It’s no secret that the architecture industry is heavily male-dominated. Lets look at the facts: a study done by the Architectural Review found that men out-earn their female counterparts by 18% as full-time architects, with the number jumping to 31% more for men at the level of director, partner and principal. There are numerous other studies that nod in this direction; the Harvard Business Review found that women are more effective than men in senior leadership roles and a study by Dezeen found that women occupy just 10 per cent of the highest-ranking jobs at the world’s leading architecture firms, while 16 firms have no women at all in senior positions. While these stats are appalling, they aren’t abnormal in the architecture world and signal to the various reasons women lack confidence in male-dominated industries.
Featured Illustration by Leyla Reynolds
Women’s Day From a Female Architect’s Perspective
As the sole founder and president of Bortolotto, one of the top 15 design and architecture firms in Toronto, I have experienced a fair share of gender-based discrimination throughout my career. As Bortolotto celebrates 20 years this summer, I find myself reflecting on our journey as a female-led firm and the implications it has for the female architects of today. From learning how to be heard in the boardroom to mastering project bidding and networking in a room full of men, these are skills that I’ve had to hone from a steep learning curve of condescending comments and awkward conversations at the beginning of my career. I consciously made the decision to not have a male business partner and run the firm on my own terms, which I felt allowed me to better serve my city and clients with creative agency. We’ve come a long way– as we wrap up the design for the Rosalie Sharp Pavilion at Canada’s largest arts and design University, OCAD, and start planning the complete makeover for TD Bank’s Toronto flasgship branch, I am reminded of the times when winning big projects didn’t come so easily. I’ve spent almost 20 years working longer and harder to give Bortolotto a presence in Toronto, but my hope for the women in architecture today is that they are able to leverage the obstacles and experiences people like myself have overcome to their benefit and success in the future.

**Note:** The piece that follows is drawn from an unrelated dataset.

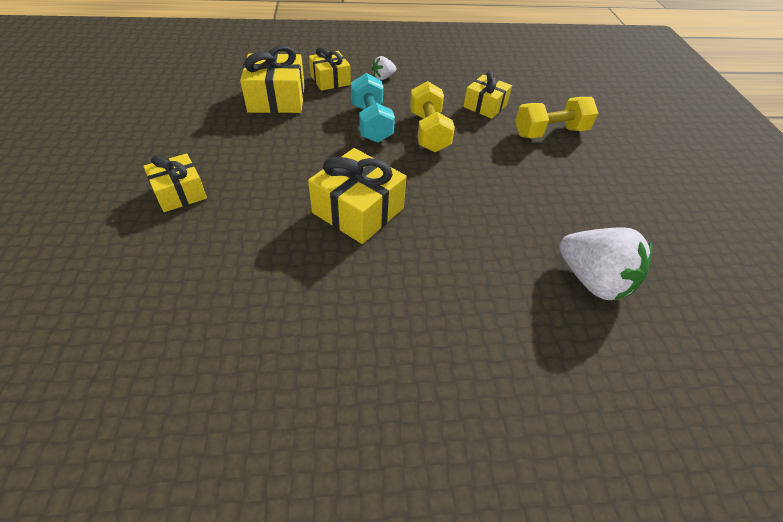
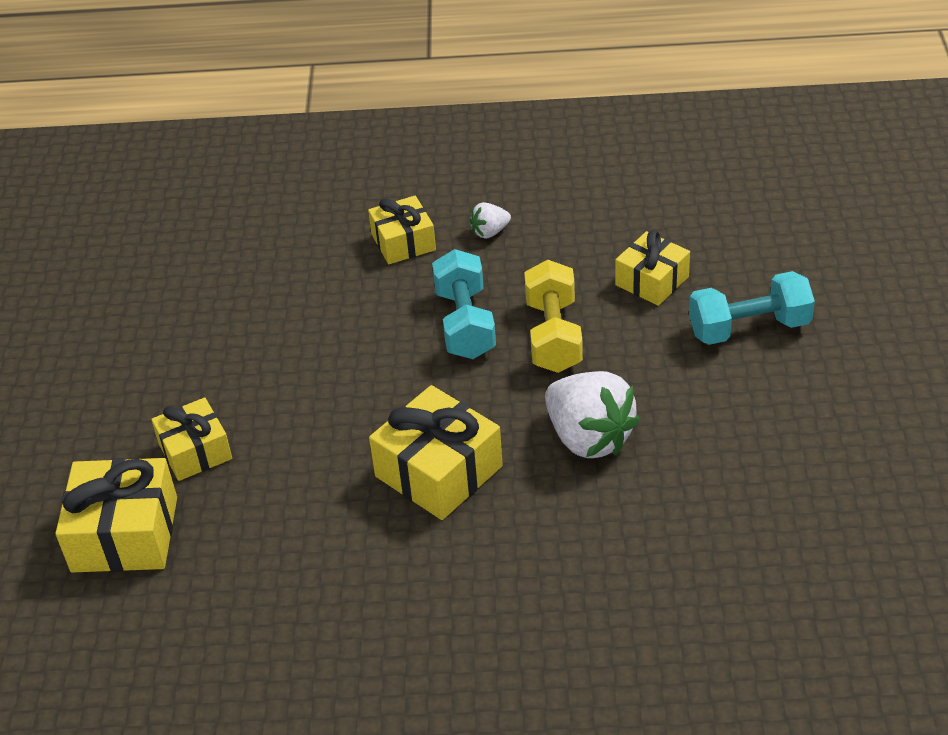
camera: 10 degrees right, 5 degrees down
(277, 99) = (319, 284): yellow gift -> yellow gift (125, 534)
(550, 132) = (749, 328): yellow dumbbell -> turquoise dumbbell
(593, 280) = (750, 565): white strawberry -> white strawberry (589, 438)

There is no secret sauce for success and every woman’s management style will be different, however I’ve witnessed a trend in characteristics that form the foundations of success for women in male-dominated industries.
Don’t always say yes
It’s natural to seek satisfaction and approval from potential clients or peers, especially when we want to win a project or get a promotion. We want to work hard to prove our worth and show that we can do equally as much as our male counterparts, but what we don’t realize is that by always saying ‘yes’ we are hurting our chances of success in the process. When we constantly have more work to do than we can manage, it becomes easy to burn out and fall behind, leaving little room for strategic planning and creativity along the way. Saying ‘no’ to work you can’t accommodate so you can master and conquer the work at hand is the real path to success because it shows the true extent of your abilities. The extensive thought and creativity that you put into current projects are often the key to showing what you can do and getting further in your career.
Leverage your strengths and experiences
As an architect I often come at challenges from a design perspective which requires a mind that not only thinks outside the box, but also can be eccentric, without conforming to the rules. Leverage the unique skills you bring to the table both as a woman and as an experienced architect without allowing yourself to feel inferior to those around you. Be confident in your knowledge and it will serve you well.
Learn how manage conflict
Not all men are used to women in power telling them what to do, which may result in conflict at some point in your career as you work your way up the ranks. Don’t allow yourself to be intimidated into backing down, but rather, make a strategic decision that is in the best interest of your work, career and in the relationships you must maintain.
Chase what you want, don’t wait for it be given to you
We have a tendency to work exceptionally hard and rightfully expect that we will get the projects we deserve, but it doesn’t always work out that way. Unfortunately decision-makers are busy and oftentimes the individuals who make what they want heard will get it. If you are clear with what you’re after and make it known, you will get a great share of the projects that you want.
I understand what it’s like to feel under-appreciated and under-valued as a young female architect, but don’t let it hold you back from conquering your career and getting what you want. As you put yourself out there and master your skills, you will find yourself doing amazing things and being recognized amongst peers, both male and female, that value what you have to bring to the table.